Seeing this, Jamie cast a dubious look at the so-called dog.
“Is he hungry? Must I ask for a fish for him?”
“Oh, no, Uncle,” Ian reassured him. “Rollo catches his own fish.”
Jamie’s eyebrows shot up, but he only nodded, and with a wary glance at Rollo, took a platter of roasted oysters from the tray.

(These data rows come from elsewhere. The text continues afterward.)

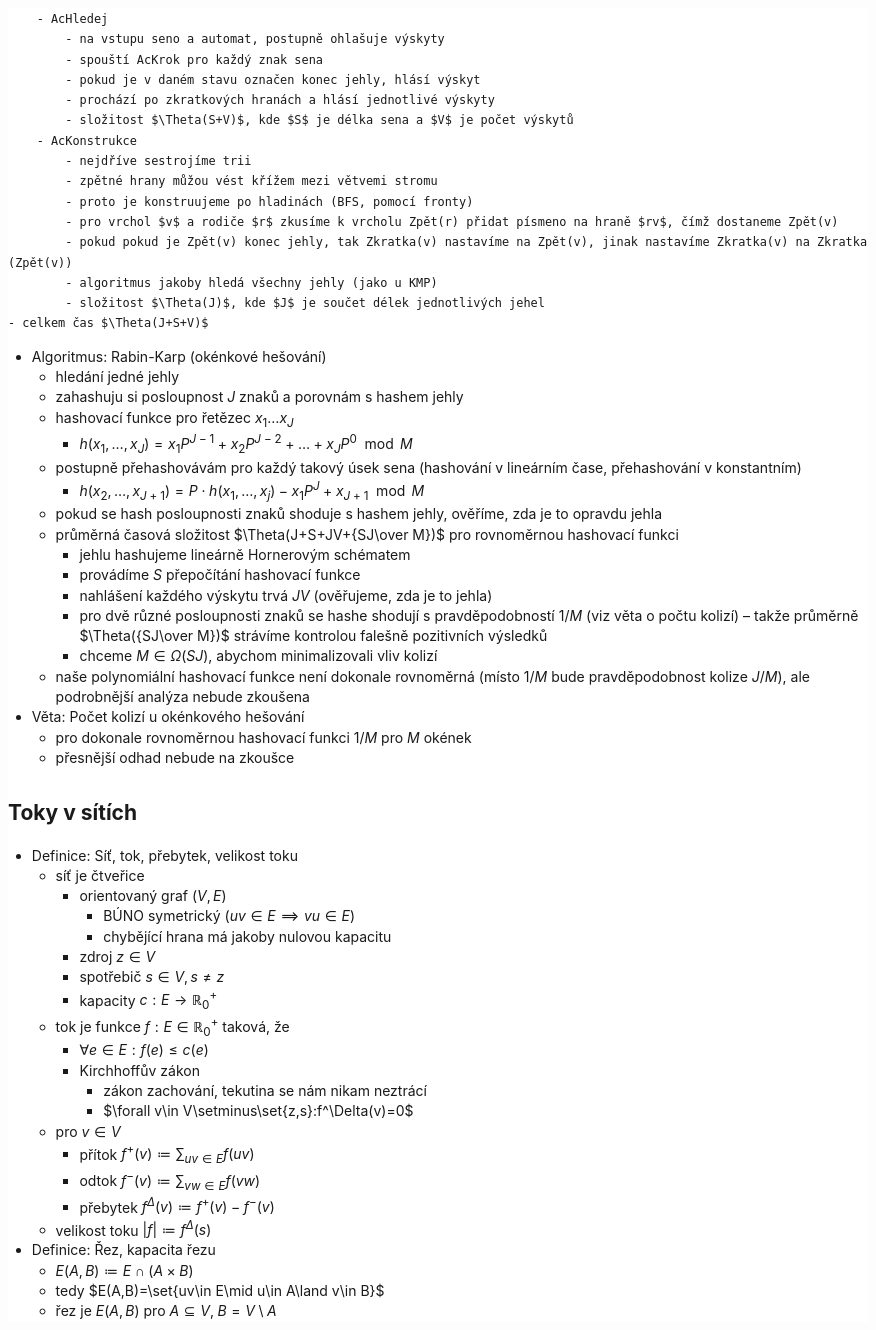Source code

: 		- AcHledej
			- na vstupu seno a automat, postupně ohlašuje výskyty
			- spouští AcKrok pro každý znak sena
			- pokud je v daném stavu označen konec jehly, hlásí výskyt
			- prochází po zkratkových hranách a hlásí jednotlivé výskyty
			- složitost $\Theta(S+V)$, kde $S$ je délka sena a $V$ je počet výskytů
		- AcKonstrukce
			- nejdříve sestrojíme trii
			- zpětné hrany můžou vést křížem mezi větvemi stromu
			- proto je konstruujeme po hladinách (BFS, pomocí fronty)
			- pro vrchol $v$ a rodiče $r$ zkusíme k vrcholu Zpět(r) přidat písmeno na hraně $rv$, čímž dostaneme Zpět(v)
			- pokud pokud je Zpět(v) konec jehly, tak Zkratka(v) nastavíme na Zpět(v), jinak nastavíme Zkratka(v) na Zkratka(Zpět(v))
			- algoritmus jakoby hledá všechny jehly (jako u KMP)
			- složitost $\Theta(J)$, kde $J$ je součet délek jednotlivých jehel
	- celkem čas $\Theta(J+S+V)$
- Algoritmus: Rabin-Karp (okénkové hešování)
	- hledání jedné jehly
	- zahashuju si posloupnost $J$ znaků a porovnám s hashem jehly
	- hashovací funkce pro řetězec $x_1\dots x_J$
		- $h(x_1,\dots,x_J)=x_1P^{J-1}+x_2P^{J-2}+\dots+x_JP^0\mod M$
	- postupně přehashovávám pro každý takový úsek sena (hashování v lineárním čase, přehashování v konstantním)
		- $h(x_2,\dots,x_{J+1})=P\cdot h(x_1,\dots,x_j)-x_1 P^J+x_{J+1}\mod M$
	- pokud se hash posloupnosti znaků shoduje s hashem jehly, ověříme, zda je to opravdu jehla
	- průměrná časová složitost $\Theta(J+S+JV+{SJ\over M})$ pro rovnoměrnou hashovací funkci
		- jehlu hashujeme lineárně Hornerovým schématem
		- provádíme $S$ přepočítání hashovací funkce
		- nahlášení každého výskytu trvá $JV$ (ověřujeme, zda je to jehla)
		- pro dvě různé posloupnosti znaků se hashe shodují s pravděpodobností $1/M$ (viz věta o počtu kolizí) – takže průměrně $\Theta({SJ\over M})$ strávíme kontrolou falešně pozitivních výsledků
		- chceme $M\in\Omega(SJ)$, abychom minimalizovali vliv kolizí
	- naše polynomiální hashovací funkce není dokonale rovnoměrná (místo $1/M$ bude pravděpodobnost kolize $J/M$), ale podrobnější analýza nebude zkoušena
- Věta: Počet kolizí u okénkového hešování
	- pro dokonale rovnoměrnou hashovací funkci $1/M$ pro $M$ okének
	- přesnější odhad nebude na zkoušce

## Toky v sítích

- Definice: Síť, tok, přebytek, velikost toku
	- síť je čtveřice
		- orientovaný graf $(V,E)$
			- BÚNO symetrický ($uv\in E\implies vu\in E$)
			- chybějící hrana má jakoby nulovou kapacitu
		- zdroj $z\in V$
		- spotřebič $s\in V,\,s\neq z$
		- kapacity $c:E\to\mathbb R_0^+$
	- tok je funkce $f:E\in\mathbb R_0^+$ taková, že
		- $\forall e\in E:f(e)\leq c(e)$
		- Kirchhoffův zákon
			- zákon zachování, tekutina se nám nikam neztrácí
			- $\forall v\in V\setminus\set{z,s}:f^\Delta(v)=0$
	- pro $v\in V$
		- přítok $f^+(v)\coloneqq \sum_{uv\in E} f(uv)$
		- odtok $f^-(v)\coloneqq \sum_{vw\in E}f(vw)$
		- přebytek $f^\Delta(v)\coloneqq f^+(v)-f^-(v)$
	- velikost toku $|f|\coloneqq f^\Delta(s)$
- Definice: Řez, kapacita řezu
	- $E(A,B)\coloneqq E\cap (A\times B)$
	- tedy $E(A,B)=\set{uv\in E\mid u\in A\land v\in B}$
	- řez je $E(A,B)$ pro $A\subseteq V,\;B=V\setminus A$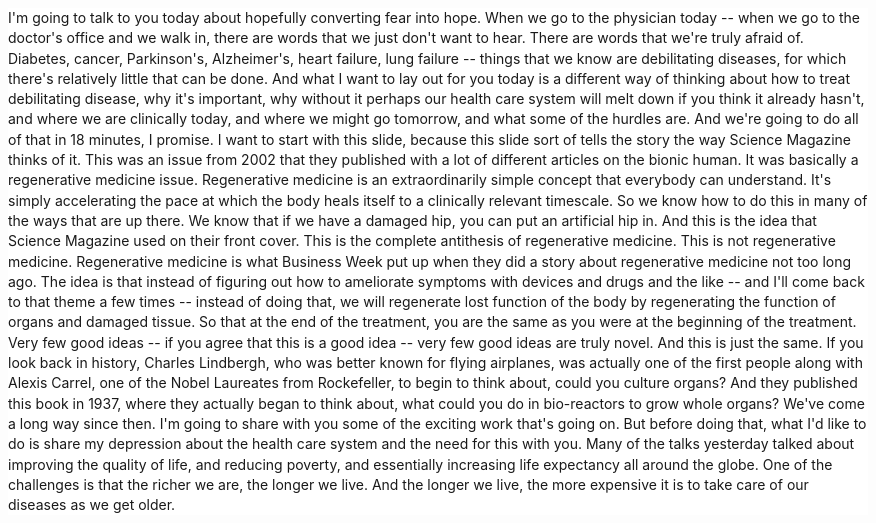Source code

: 
I&#39;m going to talk to you today about
hopefully converting fear into hope.
When we go to the physician today --
when we go to the doctor&#39;s office and we walk in,
there are words that we just don&#39;t want to hear.
There are words that we&#39;re truly afraid of.
Diabetes, cancer, Parkinson&#39;s, Alzheimer&#39;s,
heart failure, lung failure --
things that we know are debilitating diseases,
for which there&#39;s relatively little that can be done.
And what I want to lay out for you today is
a different way of thinking about how to treat debilitating disease,
why it&#39;s important,
why without it perhaps our health care system will melt down
if you think it already hasn&#39;t,
and where we are clinically today, and where we might go tomorrow,
and what some of the hurdles are.
And we&#39;re going to do all of that in 18 minutes, I promise.
I want to start with this slide,
because this slide sort of tells the story the way Science Magazine thinks of it.
This was an issue from 2002
that they published with a lot of different articles on the bionic human.
It was basically a regenerative medicine issue.
Regenerative medicine is an extraordinarily simple concept
that everybody can understand.
It&#39;s simply accelerating the pace at which the body heals itself
to a clinically relevant timescale.
So we know how to do this in many of the ways that are up there.
We know that if we have a damaged hip, you can put an artificial hip in.
And this is the idea that Science Magazine used on their front cover.
This is the complete antithesis of regenerative medicine.
This is not regenerative medicine.
Regenerative medicine is what Business Week put up
when they did a story about regenerative medicine not too long ago.
The idea is that instead of figuring out how to ameliorate symptoms
with devices and drugs and the like --
and I&#39;ll come back to that theme a few times --
instead of doing that, we will regenerate lost function of the body
by regenerating the function of organs and damaged tissue.
So that at the end of the treatment,
you are the same as you were at the beginning of the treatment.
Very few good ideas -- if you agree that this is a good idea --
very few good ideas are truly novel.
And this is just the same.
If you look back in history,
Charles Lindbergh, who was better known for flying airplanes,
was actually one of the first people
along with Alexis Carrel, one of the Nobel Laureates from Rockefeller,
to begin to think about, could you culture organs?
And they published this book in 1937,
where they actually began to think about,
what could you do in bio-reactors to grow whole organs?
We&#39;ve come a long way since then.
I&#39;m going to share with you some of the exciting work that&#39;s going on.
But before doing that, what I&#39;d like to do
is share my depression about the health care system
and the need for this with you.
Many of the talks yesterday talked about
improving the quality of life, and reducing poverty,
and essentially increasing life expectancy all around the globe.
One of the challenges is that the richer we are, the longer we live.
And the longer we live, the more expensive it is
to take care of our diseases as we get older.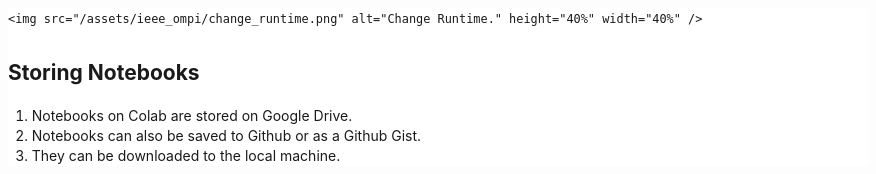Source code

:     <img src="/assets/ieee_ompi/change_runtime.png" alt="Change Runtime." height="40%" width="40%" />
</div>

## Storing Notebooks
1. Notebooks on Colab are stored on Google Drive.
2. Notebooks can also be saved to Github or as a Github Gist.
3. They can be downloaded to the local machine.

<div class="fig">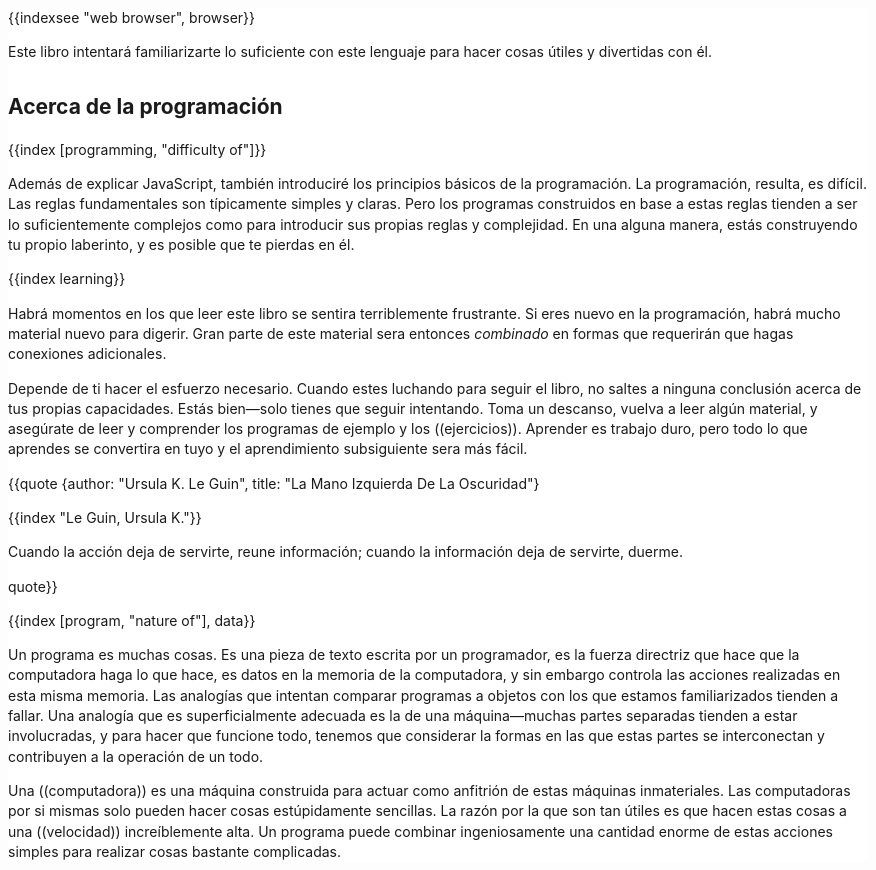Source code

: {{indexsee "web browser", browser}}

Este libro intentará familiarizarte lo suficiente con este lenguaje para
hacer cosas útiles y divertidas con él.

## Acerca de la programación

{{index [programming, "difficulty of"]}}

Además de explicar JavaScript, también introduciré los principios básicos
de la programación. La programación, resulta, es difícil. Las
reglas fundamentales son típicamente simples y claras. Pero los programas
construidos en base a estas reglas tienden a ser lo suficientemente
complejos como para introducir sus propias reglas y complejidad.
En una alguna manera, estás construyendo tu propio laberinto, y
es posible que te pierdas en él.

{{index learning}}

Habrá momentos en los que leer este libro se sentira terriblemente frustrante.
Si eres nuevo en la programación, habrá mucho material nuevo para
digerir. Gran parte de este material sera entonces _combinado_ en formas que
requerirán que hagas conexiones adicionales.

Depende de ti hacer el esfuerzo necesario. Cuando estes luchando
para seguir el libro, no saltes a ninguna conclusión acerca de tus propias
capacidades. Estás bien—solo tienes que seguir intentando.
Toma un descanso, vuelva a leer algún material, y asegúrate de
leer y comprender los programas de ejemplo y los ((ejercicios)). Aprender es
trabajo duro, pero todo lo que aprendes se convertira en tuyo y
el aprendimiento subsiguiente sera más fácil.

{{quote {author: "Ursula K. Le Guin", title: "La Mano Izquierda De La Oscuridad"}

{{index "Le Guin, Ursula K."}}

Cuando la acción deja de servirte, reune información; cuando la información
deja de servirte, duerme.

quote}}

{{index [program, "nature of"], data}}

Un programa es muchas cosas. Es una pieza de texto escrita por un programador,
es la fuerza directriz que hace que la computadora haga lo que hace,
es datos en la memoria de la computadora, y sin embargo controla las acciones
realizadas en esta misma memoria. Las analogías que intentan comparar programas
a objetos con los que estamos familiarizados tienden a fallar. Una analogía
que es superficialmente adecuada es la de una máquina—muchas partes
separadas tienden a estar involucradas, y para hacer que funcione todo,
tenemos que considerar la formas en las que estas partes se interconectan y
contribuyen a la operación de un todo.

Una ((computadora)) es una máquina construida para actuar como anfitrión de
estas máquinas inmateriales. Las computadoras por si mismas solo pueden hacer
cosas estúpidamente sencillas. La razón por la que son tan útiles es que hacen
estas cosas a una ((velocidad)) increíblemente alta. Un programa puede
combinar ingeniosamente una cantidad enorme de estas acciones simples
para realizar cosas bastante complicadas.
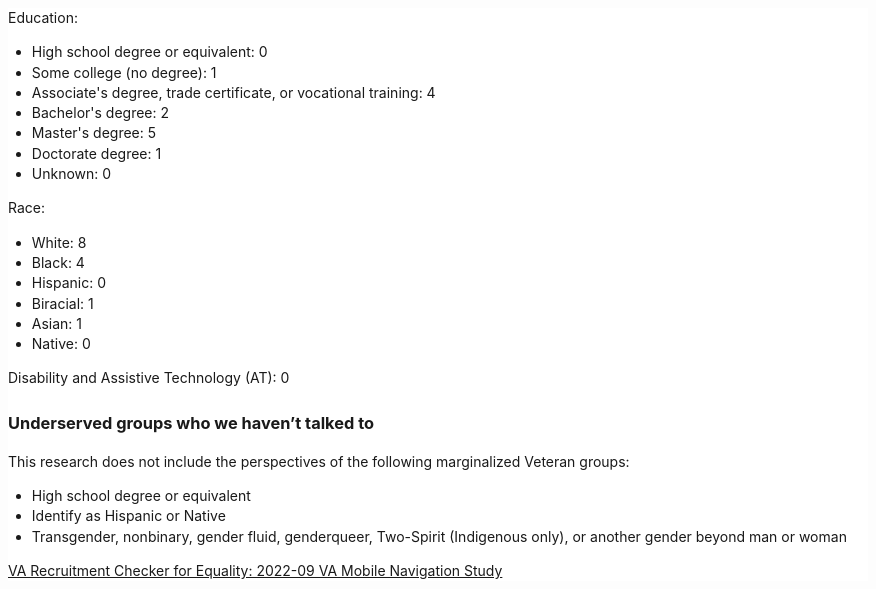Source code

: Education:
* High school degree or equivalent: 0
* Some college (no degree): 1
* Associate's degree, trade certificate, or vocational training: 4
* Bachelor's degree: 2
* Master's degree: 5
* Doctorate degree: 1
* Unknown: 0

Race:
* White: 8
* Black: 4
* Hispanic: 0
* Biracial: 1
* Asian: 1
* Native: 0

Disability and Assistive Technology (AT): 0 


### Underserved groups who we haven’t talked to

This research does not include the perspectives of the following marginalized Veteran groups:

* High school degree or equivalent
* Identify as Hispanic or Native
* Transgender, nonbinary, gender fluid, genderqueer, Two-Spirit (Indigenous only), or another gender beyond man or woman

[VA Recruitment Checker for Equality: 2022-09 VA Mobile Navigation Study](https://docs.google.com/spreadsheets/d/1pq7TSHZonfpzAQBJj6B2geGHlNUwZEs4DzEvxcRgu0o/edit#gid=1907644359)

“Ah, the pity of it.” Duncan Innes was quite drunk by now. He sat slumped against the wall, his armless shoulder riding higher than the other, giving him a strange, hunchbacked appearance. “That a dear man like Gavin should come to such an end!” He shook his head lugubriously, swinging it back and forth over his alecup like the clapper of a funeral bell.
“No family left to mourn him, cast alone into a savage land—hanged as a felon, and to be buried in an unconsecrated grave. Not even a proper lament to be sung for him!” He picked up the cup, and with some difficulty, found his mouth with it. He drank deep and set it down with a muffled clang.
“Well, he
Jamie wasn’t drunk, but he wasn’t completely sober either. He grinned at Duncan and lifted his own cup in salute.
“Why not, indeed?” he said. “Only it will have to be you singin’ it, Duncan. None of the rest knew Gavin, and I’m no singer. I’ll shout along wi’ ye, though.”
Duncan nodded magisterially, bloodshot eyes surveying us. Without warning, he flung back his head and emitted a terrible howl. I jumped in my seat, spilling half a cup of ale into my lap. Ian and Fergus, who had evidently heard Gaelic laments before, didn’t turn a hair.